Autonomous robotics has the ability to transform logistics and work processes by improving modeling, prediction, optimization, dynamic planning, and autonomous execution, resulting in a more reliable, quick, and transparent supply chain framework for global trade enterprises. However, only 3% of container terminals are actually automated. Smart ports have opportunities to improve logistics, strengthen supply chains, and reduce pollution and waste. As the COVID-19 pandemic has made contactless trading the new standard, the use of autonomous robots and vehicles, including drones, for warehouse stock counting and goods distribution is gaining momentum. Warehouse drones have been shown to search pallets in less than 30 minutes with 99.7 percent accuracy, a process that would normally take 100 minutes. Amazon has over 200,000 warehouse robots in the United States and plans to build a $40 million robotics research hub in Westborough, Massachusetts.

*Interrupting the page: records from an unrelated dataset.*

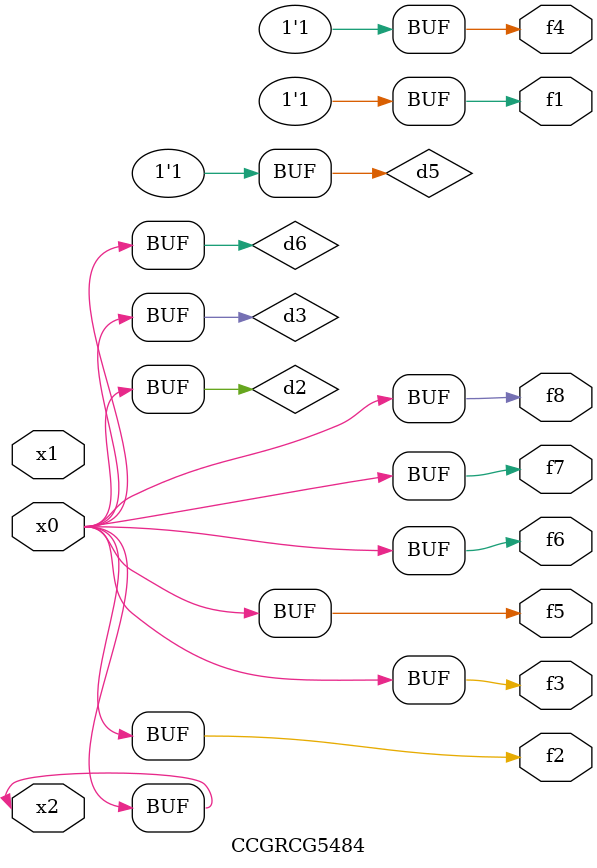
<source format=v>
module CCGRCG5484(
	input x0, x1, x2,
	output f1, f2, f3, f4, f5, f6, f7, f8
);

	wire d1, d2, d3, d4, d5, d6;

	xnor (d1, x2);
	buf (d2, x0, x2);
	and (d3, x0);
	xnor (d4, x1, x2);
	nand (d5, d1, d3);
	buf (d6, d2, d3);
	assign f1 = d5;
	assign f2 = d6;
	assign f3 = d6;
	assign f4 = d5;
	assign f5 = d6;
	assign f6 = d6;
	assign f7 = d6;
	assign f8 = d6;
endmodule

</source>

Impact on labour and agile licensing procedures:
The growing use of autonomous technology would almost certainly have an effect on the labor market. Companies and governments are considering upskilling or reskilling current employees to handle the deployment of new technology while avoiding job displacement, from drone pilots to warehouse operators. By 2030, 14 percent of the global workforce – 375 million jobs – will be forced to change occupations due to job displacement induced by automation and developments in AI, according to 2018 projections.
Other figures suggest that new technology-related job growth will actually compensate for those who are displaced. Although robotics and AI are projected to replace 75 million jobs by 2022, projections indicate that 133 million new jobs will be developed.
Ultra-Fast mobile connectivity and trade
5g can make trade transactions smoother and easier with speech recognition, automatic interpretation and real time shipping updates. 5G, the next generation of wireless networks, is marked by large machine-type networking, increased mobile broadband, high reliability, and low latency. Peak download speeds of up to 20 gigabits per second are anticipated. The rollout of 5G will facilitate trade, especially in the services sector. The new 4G network supports access to internet services ranging from e-commerce to e-payment, videoconference, and online education. Figure 7 shows the significant increase in app use in the United States during the pandemic, with videoconferencing apps seeing the most development.
Blockchain can modernize customs procedures and certification, Along with intellectual property and supply chain traceability.
These revolutionary technologies are collectively known as TradeTech. TradeTech can make trade more efficient and equitable. However, the technologies need to be applied carefully, To ensure they work for all companies, regardless of their size and location, The World Economic Forum's global survey tried to describe how companies use technology in trade and to predict which developments will have the greatest effect on global trade in the future. The survey results are based on 340 responses from companies of various sizes and industries from around the world. Both respondents worked for businesses that are currently involved in international trade operations. According to the survey findings, the most transformative innovations are IoT, digital payment, e-commerce platforms, and cloud computing.